Исходный текст ::

# Интернет > В помощь вебмастеру >  Коротко о создании сайта

## nikita.b

Приготовьтесь к тому, что в первое время после открытия вашего сайта посещаемости практически не будет. После того как вы наберете обороты и ваш сайт начнет индексироваться поисковыми роботами - это даст небольшой приплыв посетителей, но по статистике, только 30% посетителей заходят на сайт через поисковые системы. Большая часть посетителей – это постоянные пользователи, которые периодически заходят на сайт за информацией.

Чтобы поддерживать интерес постоянных посетителей, информацию на сайте необходимо обновлять. Самый легкий способ для этого – воспользоваться новостной лентой. Достаточно будет размещать раз в несколько дней новости на сайте. Это будет создавать у пользователей впечатление непрерывной деятельности.

У любого "приличного" сайта должен быть собственный форум для обсуждения посетителями разных вопросов и общения между собой. Можно установить вместо форума чат, но это не очень эффективно, т.к. чат больше предназначен для обмена короткими сообщениями и пользователи должны находиться онлайн.

Если вы устанавливаете на сайте форум, вам придется часто посещать его, контролировать процесс обсуждения тем, отвечать на вопросы и т.д. При быстром реагировании на вопросы, пользователи будут знать, что ваш сайт всегда оперативно решает проблемы, а это дополнительный рейтинг для вашего сайта.

Отобранные записи ::
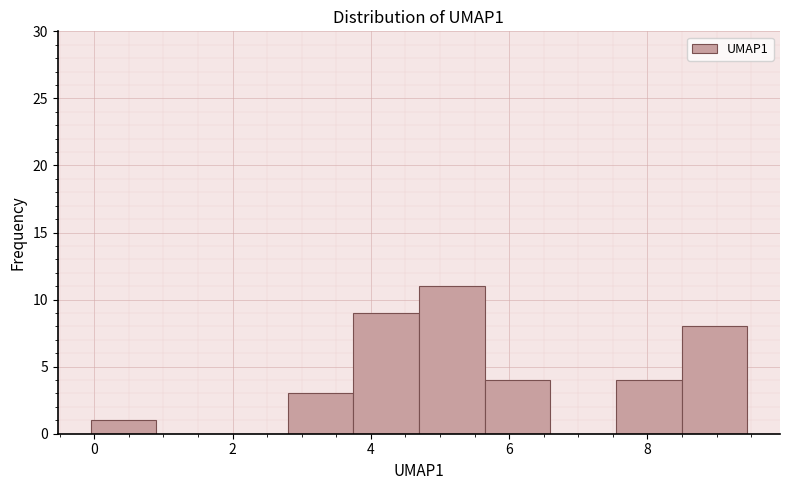

Which range on the x-axis has the tallest bar?

4.6 to 5.6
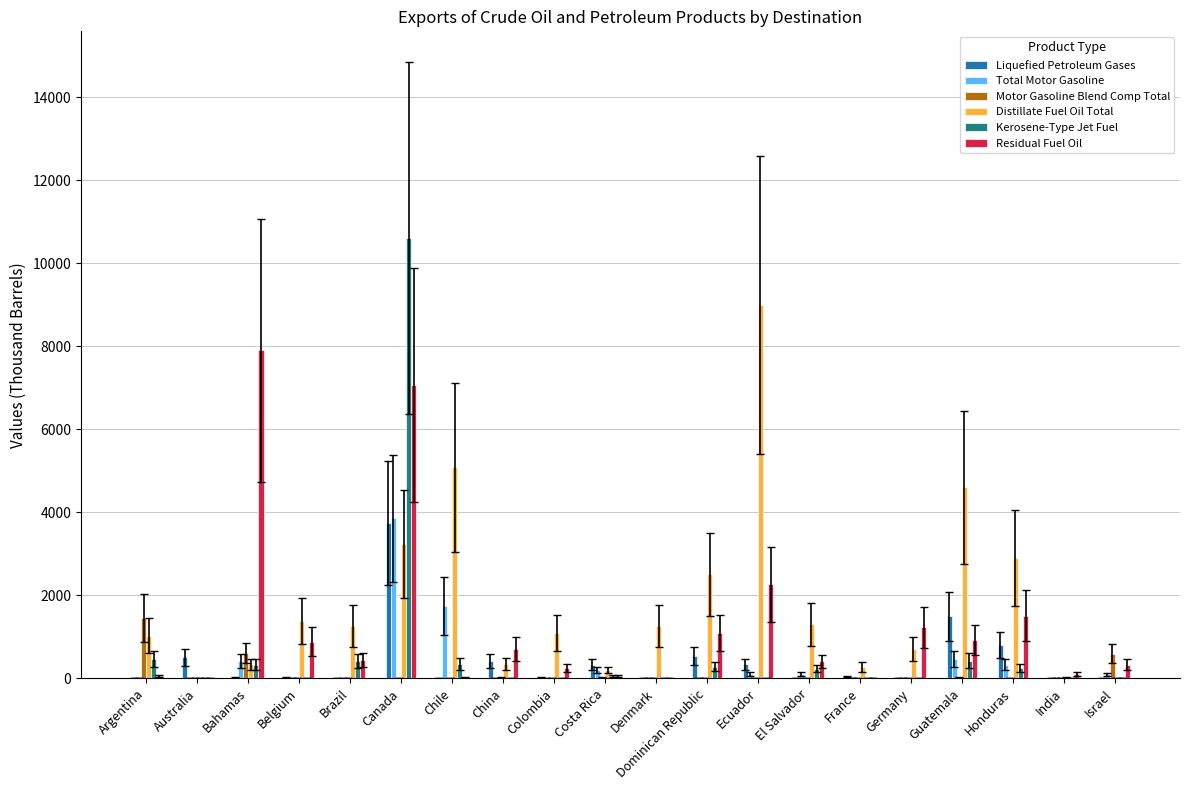

What is the sum of all Residual Fuel Oil values?

25234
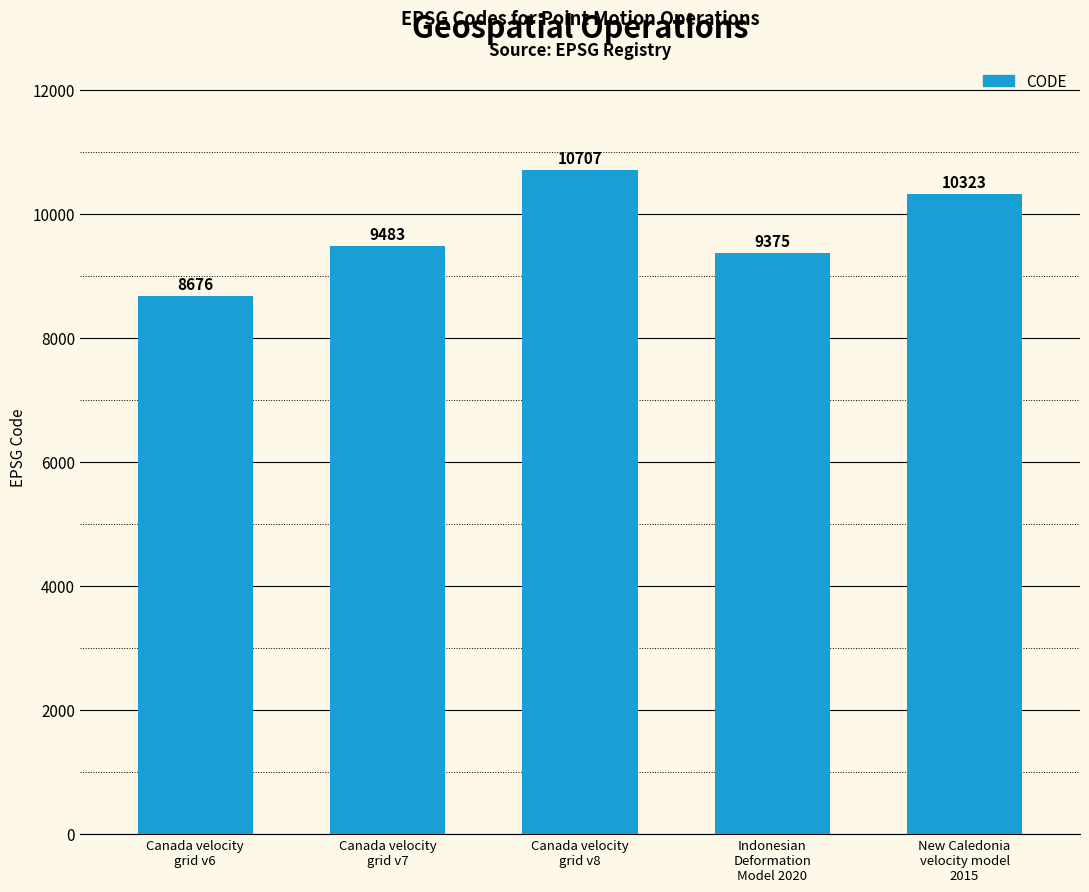

What is the maximum value shown in the chart?

10707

Что сделать :: Продолжите текст о создании сайта с того места, на котором он заканчивается. Записи являются отдельным материалом и не связаны с текстом о создании сайта.

Результат ::
Если у Вас есть такая возможность - проводите разные конкурсы с вознаграждением, например, конкурс на самого активного посетителя. Даже небольшие призы улучшают настроение пользователям и добавляют вашему сайту популярность. 

Старайтесь писать статьи самостоятельно, а если используете других авторов – обязательно это указывайте.

Сотрудничайте с другими сайтами. Создайте рубрику "Сайты-друзья", в которой будут размещены ссылки на сайты ваших партнеров, а они в свою очередь установят у себя ссылки на ваш сайт.

И помните, что создание сайта – первый шаг к успеху вашего бизнеса!

Информация предоставлена компанией дизайн и Интернет решений AB Design.
Олег Кухленко, проджект-менеджер

----------


## mr.L

Тёмочки то, на вас, нет =)

----------


## nikita.b

> Тёмочки то, на вас, нет =)


В смысле? Что вы имеете ввиду ?

----------


## nikita.b

Ув. Форумчане жду активного обсуждения темы .

----------


## k3nzo

а чего тут обсуждать? ничего нового толком не написал... тексты с подобным содержанием на каждом форуме практически написаны. так что увы, но ничего нового вы не открыли

----------


## nikita.b

Я предложил Вашему вниманию статью, которая кроме того, что является авторской и уникальной, достаточно информативна. Почему же Вы считаете, что она не несёт ничего нового. Возможно Вы невнимательно её прочли.

----------


## Maks_Alexey13

Всё потому что это основы :) а их знает практически каждый мало-мальски грамотный веб-житель ;)

но для тех кто не знает - это очень полезный и выверенный текст, от их лица выражаю вам благодарность, но кнопку не нажму :) и не судите тех кто вас не хвалит, возможно для многих этот текст просто не является тем, что они не знают

Совет: добавьте сюда немного о принципах заполнения сайта контентом и раскрутке :) хотя и эта тема уже заезжена, но может будет кому интересна

И не бейте меня ногами, я просто дал совет ;)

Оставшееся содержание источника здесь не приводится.